IMF: Perbankan RI Aman, Jauh dari Risiko Sistemik!

Jakarta, CNBC Indonesia - Dana Moneter Internasional (IMF) melihat risiko sistemik di Tanah Air dinilai moderat di tengah tren kenaikan suku bunga yang belum usai.
Kendati moderat, kenaikan suku bunga dapat meningkatkan kerentanan bagi bank dan korporasi. Kredit bermasalah terkonsentrasi pada sektor-sektor yang terpukul parah oleh pandemi. Sektor tersebut a.l. industri pengolahan, perdagangan besar dan eceran, serta akomodasi.
"Risiko sistemik dinilai moderat dan relatif tidak berubah dibandingkan tahun lalu.
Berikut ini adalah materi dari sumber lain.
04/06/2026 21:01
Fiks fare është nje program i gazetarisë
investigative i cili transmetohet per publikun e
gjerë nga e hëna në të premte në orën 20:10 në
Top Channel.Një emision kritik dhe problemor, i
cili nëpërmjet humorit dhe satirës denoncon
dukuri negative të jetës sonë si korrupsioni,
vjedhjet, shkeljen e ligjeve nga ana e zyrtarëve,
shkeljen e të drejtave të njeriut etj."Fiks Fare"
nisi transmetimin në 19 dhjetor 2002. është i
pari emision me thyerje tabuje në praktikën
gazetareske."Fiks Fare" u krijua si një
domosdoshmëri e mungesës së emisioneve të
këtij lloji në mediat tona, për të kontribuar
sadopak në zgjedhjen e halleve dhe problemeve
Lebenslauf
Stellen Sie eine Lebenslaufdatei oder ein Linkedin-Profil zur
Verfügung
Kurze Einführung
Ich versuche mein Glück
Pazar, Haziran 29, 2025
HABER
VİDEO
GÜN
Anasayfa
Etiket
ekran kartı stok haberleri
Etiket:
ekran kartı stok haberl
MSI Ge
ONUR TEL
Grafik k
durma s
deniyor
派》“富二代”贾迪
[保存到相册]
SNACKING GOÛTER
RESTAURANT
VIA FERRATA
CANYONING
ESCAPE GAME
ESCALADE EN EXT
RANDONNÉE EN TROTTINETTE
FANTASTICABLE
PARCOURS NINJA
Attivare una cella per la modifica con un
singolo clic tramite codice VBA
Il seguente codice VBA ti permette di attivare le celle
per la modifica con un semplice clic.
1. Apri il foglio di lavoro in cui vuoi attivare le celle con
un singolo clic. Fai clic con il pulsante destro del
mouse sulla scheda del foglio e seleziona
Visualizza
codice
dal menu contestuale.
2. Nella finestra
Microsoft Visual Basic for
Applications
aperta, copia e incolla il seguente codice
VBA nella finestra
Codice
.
Meskipun pertumbuhan kredit mencapai dua digit, kesenjangan kredit terhadap PDB diperkirakan masih negatif, yakni -2% pada kuartal I-2023," tulis IMF dalam Article IV Consultation, dikutip Selasa (27/6/2023).
Meskipun utang swasta atau perusahaan relatif rendah (38,4% dari PDB), analisis IMF terhadap perusahaan yang terdaftar di bursa menunjukkan bahwa perusahaan akan sensitif terhadap peningkatan kumulatif dalam tingkat kebijakan sejak 2022, dengan pangsa utang dipegang oleh perusahaan yang rentan - "debt-at-risk" di mana interest coverage ratio (ICR) kurang dari satu-naik dari 21% menjadi 28%.
Sementara itu, IMF melihat pinjaman bank kepada rumah tangga meningkat dengan kecepatan yang masih di bawah tingkat sebelum pandemi, pertumbuhan harga rumah riil negatif, dan utang rumah tangga terhadap PDB tetap konstan sekitar 17 persen dari PDB selama beberapa tahun.
"Analisis 'risiko pertumbuhan', yang menghubungkan kondisi keuangan makro dengan distribusi probabilitas pertumbuhan PDB riil di masa depan, juga menunjukkan risiko penurunan pertumbuhan yang moderat dan stabil," paparnya.
Dengan risiko stabilitas keuangan terkendali dengan baik, menjaga sikap kebijakan makroprudensial yang secara umum tidak berubah tahun ini, dengan tujuan bergerak ke arah sikap yang lebih netral pada tahun 2024 karena celah kredit menyempit ke nol, sudah tepat.
"Tetapi kenaikan suku bunga dapat meningkatkan kerentanan bagi bank dan korporasi. Kredit bermasalah terkonsentrasi pada sektor-sektor yang terpukul parah oleh pandemi (industri pengolahan, perdagangan besar dan eceran, serta akomodasi)," katanya.
Dari catatan IMF, bank telah meningkatkan penyisihan kerugian pinjaman 214% dari NPL per Januari, untuk memastikan terhadap risiko kualitas aset sambil menyeimbangkan kembali obligasi pemerintah mereka. portofolio dari available-for-sale (AFS) menjadi hold-to-maturity (HTM) untuk mengurangi kerugian mark-to-market.
Dengan demikian, IMF melihat sistem perbankan Indonesia cukup tangguh, namun kewaspadaan tetap diperlukan untuk memantau risiko kenaikan suku bunga.